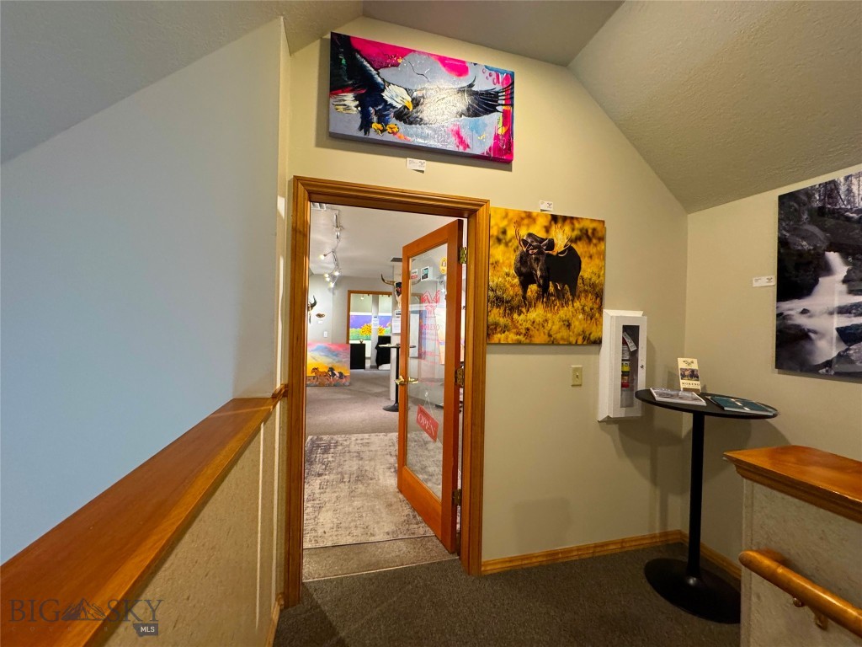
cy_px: 324
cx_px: 431
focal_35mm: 14
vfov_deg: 85.7
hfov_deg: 102.1
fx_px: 349
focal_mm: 2.22
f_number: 2.2
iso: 320
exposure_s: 1/60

◆ **WORK ITEM**:
Print the listing exactly, minus any pictures.

◆ **WRITTEN RESPONSE**:
cy_px: 324
cx_px: 431
focal_35mm: 14
vfov_deg: 85.7
hfov_deg: 102.1
fx_px: 349
focal_mm: 2.22
f_number: 2.2
iso: 320
exposure_s: 1/60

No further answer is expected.